I used to think there was a sort of tension between “faith” and “works”. It’s in the pages of scripture. It’s expressed by Paul and then differently by James. The arguments roil out from there.
A while ago, I came to the (still work in progress, beware!) conclusion that both concepts are two sides of the same coin. One doesn’t flow out of the other. They are the same thing.
This is a hard thing to live out. Especially when you’ve still got those old categories rolling around in your head.
But there’s something worse. There’s this philosophy that says grace is all you need, or faith is all you need (depending on what sort of works you have in mind), and then denies it in practice.
To me, this is how you build a Guilt Factory.
First you say that grace/faith is all that matters. Then you say that works flow out of grace. Then, as a result of that, you say that what God really cares about is your “heart”. Because if you heart is in the right place, your works are going to be in the right place too.
Then finish it off with a dollop of strictly enforced cultural norms, traditions, and piety. The piety is were it really gets intense, because the grace/faith you’ve been given is supposed to end up in works that are supposed to end up looking exactly like the received norms, the traditions, and the piety.

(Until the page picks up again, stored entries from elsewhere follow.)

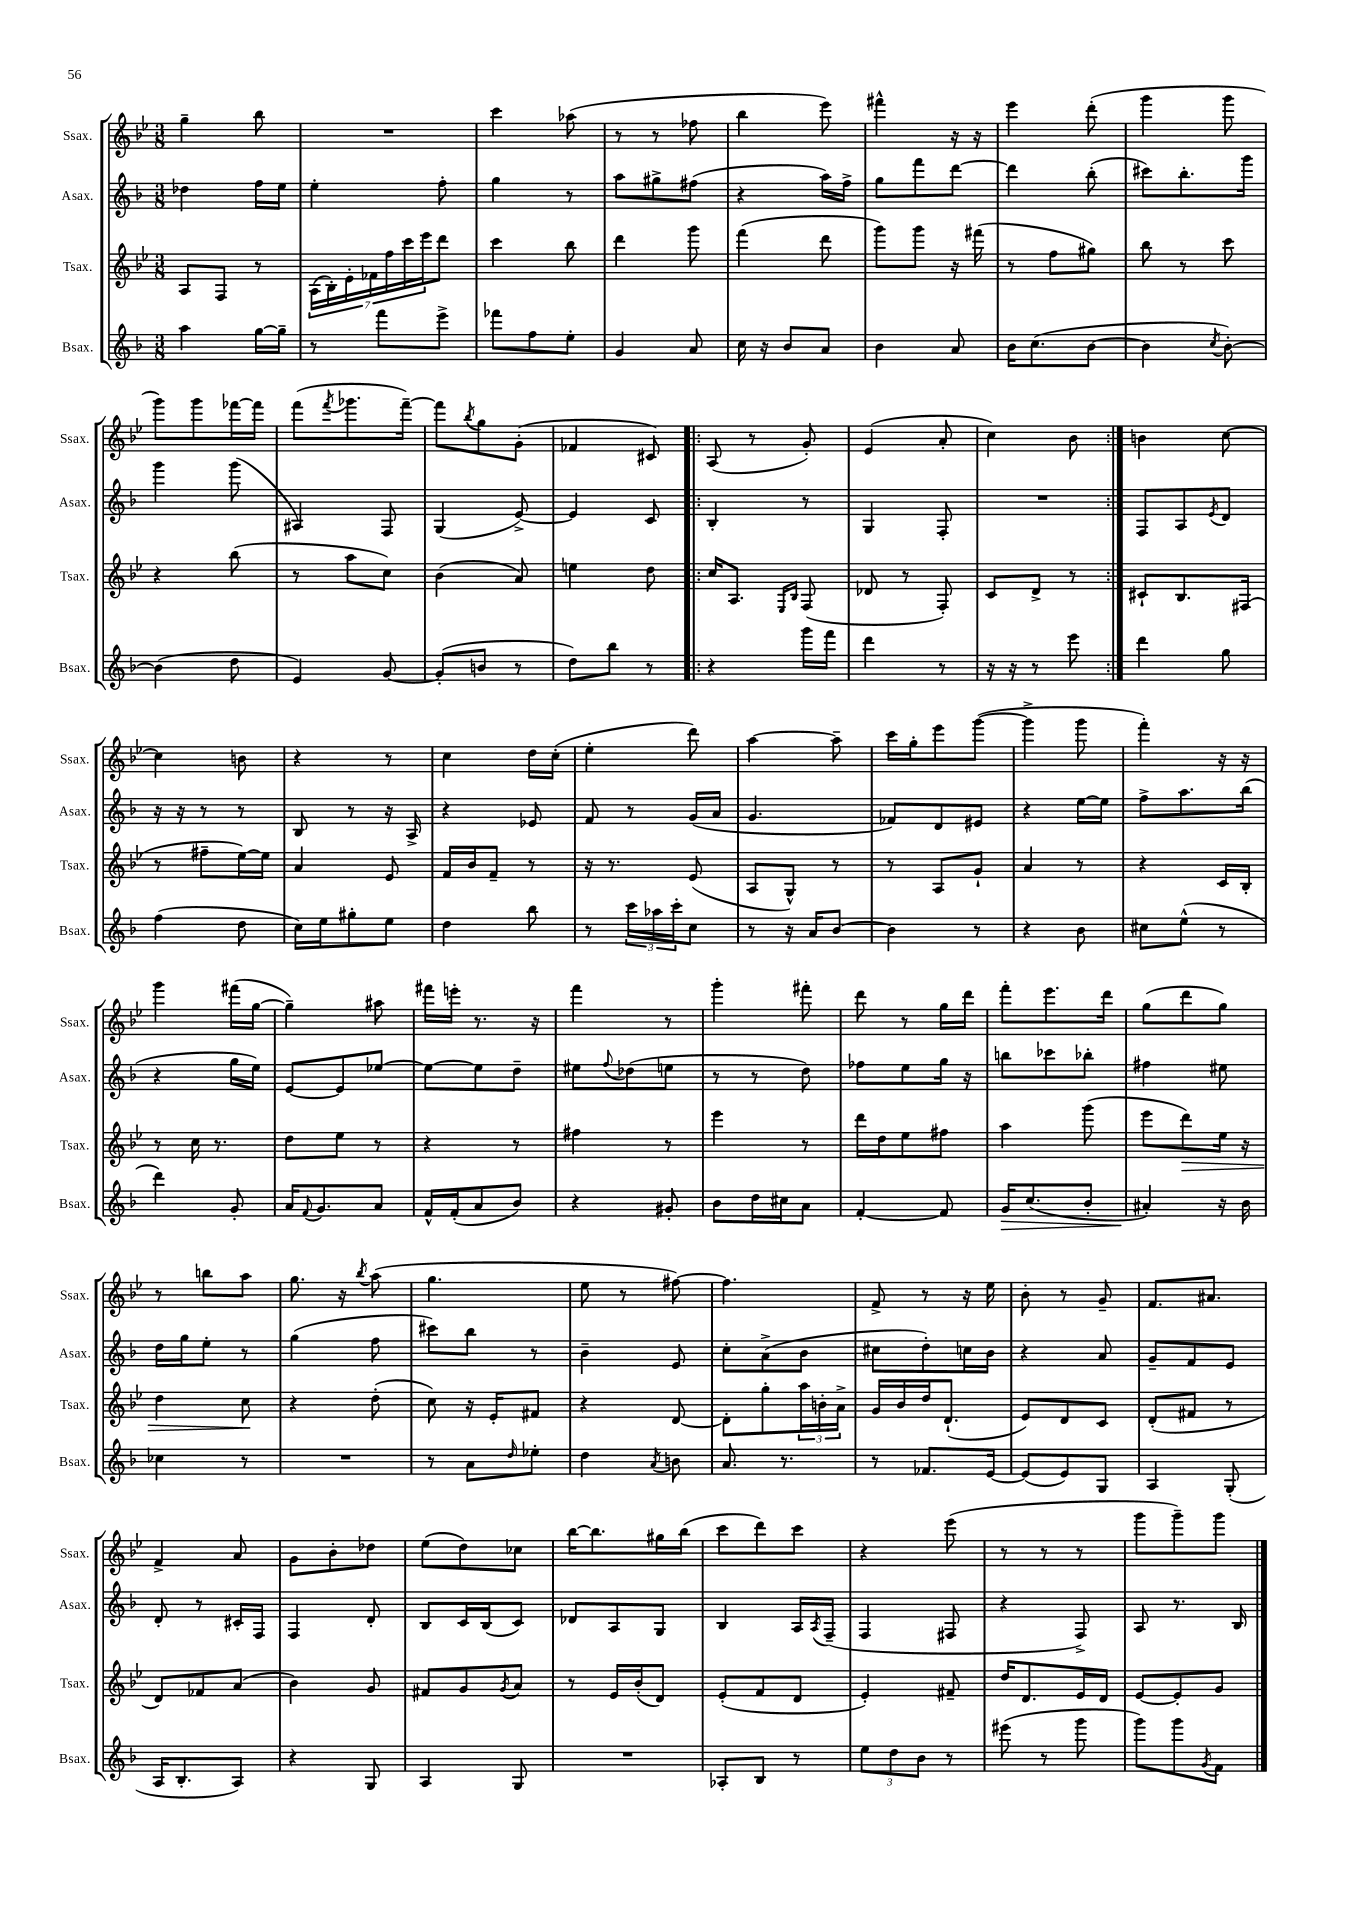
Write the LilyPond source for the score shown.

<<
\new StaffGroup <<
\new Staff = "s0" \with { instrumentName = "Ssax." shortInstrumentName = "Ssax." } {
    \clef treble \key bes \major \numericTimeSignature \time 3/8
    g''4-- bes''8 |
    R4. |
    c'''4 aes''8( |
    r8 r8 fes''8 |
    bes''4 ees'''8) |
    fis'''4-^ r16 r16 |
    ees'''4 d'''8-.( |
    g'''4 g'''8 |
    g'''8) g'''8 fes'''16~ fes'''16 |
    f'''8( \acciaccatura { f'''8 } ges'''8. f'''16~--) |
    f'''8 \acciaccatura { bes''8 } g''8 g'8-.( |
    fes'4 cis'8) |
    \repeat volta 2 { a8( r8 g'8-.) |
    ees'4( a'8-. |
    c''4) bes'8 | }
    b'4 c''8~ |
    c''4 b'8 |
    r4 r8 |
    c''4 d''16 c''16-.( |
    ees''4-. d'''8) |
    a''4~ a''8-- |
    c'''16 g''16-. ees'''8 g'''8~( |
    g'''4-> g'''8 |
    f'''4-.) r16 r16 |
    g'''4 fis'''16( g''16~ |
    g''4--) ais''8 |
    fis'''16 e'''16-. r8. r16 |
    f'''4 r8 |
    g'''4-. fis'''8-. |
    d'''8 r8 g''16 d'''16 |
    f'''8-. ees'''8. d'''16 |
    g''8( d'''8 g''8) |
    r8 b''8 a''8 |
    g''8. r16 \acciaccatura { bes''8 } a''8( |
    g''4. |
    ees''8 r8 fis''8~) |
    fis''4. |
    f'8-> r8 r16 ees''16 |
    bes'8-. r8 g'8-- |
    f'8. ais'8. |
    f'4-> a'8 |
    g'8 bes'8-. des''8 |
    ees''8( d''8) ces''8 |
    bes''16~ bes''8. gis''16 bes''16( |
    c'''8 d'''8) c'''8 |
    r4 ees'''8( |
    r8 r8 r8 |
    g'''8 g'''8--) g'''8 \bar "|." |
}
\new Staff = "s1" \with { instrumentName = "Asax." shortInstrumentName = "Asax." } {
    \clef treble \key f \major \numericTimeSignature \time 3/8
    des''4 f''16 e''16 |
    e''4-. f''8-. |
    g''4 r8 |
    a''8 gis''8-> fis''8( |
    r4 a''16) f''16-> |
    g''8 f'''8 d'''8~ |
    d'''4 bes''8-.( |
    cis'''8) bes''8.-. g'''16 |
    g'''4 g'''8( |
    ais4) f8 |
    g4( e'8~->) |
    e'4 c'8 |
    \repeat volta 2 { bes4-. r8 |
    g4 f8-. |
    R4. | }
    f8 a8 \acciaccatura { e'8 } d'8 |
    r16 r16 r8 r8 |
    bes8 r8 r16 a16-> |
    r4 ees'8 |
    f'8 r8 g'16( a'16 |
    g'4. |
    fes'8) d'8 eis'8 |
    r4 e''16~ e''16 |
    f''8-> a''8. bes''16( |
    r4 g''16 e''16) |
    e'8~ e'8 ees''8~ |
    ees''8~ ees''8 d''8-- |
    eis''8 \appoggiatura { f''8 } des''8( e''8 |
    r8 r8 d''8) |
    fes''8 e''8 g''16 r16 |
    b''8 ces'''8 bes''8-. |
    fis''4 eis''8 |
    d''16 g''16 e''8-. r8 |
    g''4( f''8 |
    cis'''8) bes''8 r8 |
    bes'4-- e'8 |
    c''8-. a'8->( bes'8 |
    cis''8 d''8-.) c''16 bes'16 |
    r4 a'8 |
    g'8-- f'8 e'8 |
    d'8-. r8 cis'16-. f16 |
    f4 d'8-. |
    bes8 c'16 bes16( c'8) |
    des'8 a8 g8 |
    bes4 a16 \acciaccatura { a8 } f16--( |
    f4 fis8 |
    r4 f8->) |
    a8 r8. bes16 \bar "|." |
}
\new Staff = "s2" \with { instrumentName = "Tsax." shortInstrumentName = "Tsax." } {
    \clef treble \key bes \major \numericTimeSignature \time 3/8
    a8 f8 r8 |
    \tuplet 7/4 { a16( bes16-.) ees'16-. fes'16 f''16 c'''16 ees'''16 } d'''8 |
    c'''4 bes''8 |
    d'''4 g'''8 |
    f'''4( d'''8 |
    g'''8) g'''8 r16 fis'''16( |
    r8 f''8 gis''8) |
    bes''8 r8 c'''8 |
    r4 bes''8( |
    r8 a''8 c''8) |
    bes'4( a'8) |
    e''4 d''8 |
    \repeat volta 2 { c''16 a8. \grace { ees16 bes16 } f8( |
    des'8 r8 f8-.) |
    c'8 d'8-> r8 | }
    cis'8-! bes8. fis16( |
    r8 fis''8-- ees''16~) ees''16 |
    a'4 ees'8 |
    f'16 bes'16 f'8-- r8 |
    r16 r8. ees'8( |
    a8 g8-^) r8 |
    r8 a8 g'8-! |
    a'4 r8 |
    r4 c'16 bes16-. |
    r8 c''16 r8. |
    d''8 ees''8 r8 |
    r4 r8 |
    fis''4 r8 |
    ees'''4 r8 |
    d'''16 d''16 ees''8 fis''8 |
    a''4 g'''8( |
    ees'''8 d'''8\>) ees''16 r16 |
    d''4 c''8\! |
    r4 d''8-.( |
    c''8) r16 ees'16-. fis'8 |
    r4 d'8~ |
    d'8-. g''8-. \tuplet 3/2 { a''16 b'16-. a'16-> } |
    g'16 bes'16 d''16 d'8.-!( |
    ees'8) d'8 c'8 |
    d'8-.( fis'8 r8 |
    d'8) fes'8 a'8( |
    bes'4) g'8 |
    fis'8 g'8 \acciaccatura { g'8 } a'8 |
    r8 ees'16 bes'16-.( d'8) |
    ees'8-.( f'8 d'8 |
    ees'4-.) fis'8-- |
    d''16 d'8. ees'16 d'16 |
    ees'8~ ees'8-. g'8 \bar "|." |
}
\new Staff = "s3" \with { instrumentName = "Bsax." shortInstrumentName = "Bsax." } {
    \clef treble \key f \major \numericTimeSignature \time 3/8
    a''4 g''16~ g''16-- |
    r8 f'''8 e'''8-> |
    fes'''8 f''8 e''8-. |
    g'4 a'8 |
    c''16 r16 bes'8 a'8 |
    bes'4 a'8 |
    bes'16 c''8.( bes'8~ |
    bes'4 \acciaccatura { c''8 } bes'8~-.) |
    bes'4( d''8 |
    e'4) g'8~ |
    g'8-.( b'8 r8 |
    d''8) bes''8 r8 |
    \repeat volta 2 { r4 g'''16 f'''16 |
    d'''4 r8 |
    r16 r16 r8 e'''8 | }
    d'''4 g''8 |
    f''4( d''8 |
    c''16) e''16 gis''8-. e''8 |
    d''4 bes''8 |
    r8 \tuplet 3/2 { c'''16 aes''16 c'''16-. } c''8 |
    r8 r16 a'16 bes'8~ |
    bes'4 r8 |
    r4 bes'8 |
    cis''8 e''8-^( r8 |
    d'''4) g'8-. |
    a'16 \appoggiatura { f'8 } g'8. a'8 |
    f'16-^ f'16-.( a'8 bes'8) |
    r4 gis'8-. |
    bes'8 d''16 cis''16 a'8 |
    f'4~-. f'8 |
    g'16\> c''8.( bes'8-. |
    ais'4-.\!) r16 bes'16 |
    ces''4 r8 |
    R4. |
    r8 a'8 \grace { d''16 } ees''8-. |
    d''4 \acciaccatura { a'8 } b'8 |
    a'8. r8. |
    r8 fes'8. e'16~ |
    e'8( e'8) g8 |
    a4 g8-.( |
    a16 bes8.-. a8) |
    r4 g8 |
    a4 g8 |
    R4. |
    aes8-. bes8 r8 |
    \tuplet 3/2 { e''8 d''8 bes'8 } r8 |
    eis'''8( r8 g'''8 |
    g'''8) g'''8 \acciaccatura { g'8 } f'8 \bar "|." |
}
>>
>>
\layout { \context { \Score \remove "Bar_number_engraver" } }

If you don’t have that piety, you don’t have the works. If you don’t have the works, you don’t have the faith. Either you (at best) have a “hard heart” or (at worst) are plain wolf among sheep.
That’s a Guilt Factory right there.
It’s an amazing way of turning something free and unlimited — forgiveness, for instance — into something limited, and most importantly, definable. There’s no way that it won’t make you feel bad. You can preach your perseverance of the saints till you’re blue in the face, but you’re going to have a congregation full of people doubting their own salvation.
The only way out is to remember this: Piety is horseshit.
Or filthy rags. Either way.
Piety is Phariseeism. That’s not a hard call. You take scripture and wrap it up in a cocoon of your own stuff, you’ve got a Pharisee. Whether that be eating meat offered to idols, or voting for a particular political party, or following God’s will for your life (more on that in a later post)… Basically anything that binds a Christian’s conscience to something that isn’t in scripture.
So what do we say to this? Is it okay to just keep sinning because forgiveness is free?
Well, no. But isn’t it strange that this is where our brains go first? We’ve found a loophole! “Well, doesn’t that mean I can do whatever I want?” Kind of skipped over the amazing grace part. This seems to be a recurring theme in this human experiment.
Either way, when you weld piety onto the side of grace, you get a Guilt Factory. Your sin in a heart condition, and your heart condition is what God really cares about… so what then? How do you change your heart? Certainly not by working at it — after all, works are bad right? Do you ask God? What if he says “no”? What if this is a Jacob-have-I-loved, Esau-have-I-hated situation? Doubt, insecurity, and guilt.
As an added bonus, you can’t help create rankings. Everyone is equal under grace (it’s a binary state, you either have it or you don’t), but piety allows you to out some people above other people. The more holy above the less holy. The more extreme above the less extreme.
I’ve seen this work out. It always ends up that the people with the most extreme positions on something (Let’s wear only dresses! Let’s not listen to rock and roll music! Let’s wear head coverings! Let’s not date! Let’s not kiss! Let’s not dance! Let’s not have worship instruments in the service!) Which, I mean, as things you might do personally, without binding any other consciences, these may all be fine… but as soon as you start looking down on other people who don’t agree with your weird-o stance, there’s a problem. If your faith community is doing this collectively… it’s time to get the heck (Let’s not curse!) out of dodge.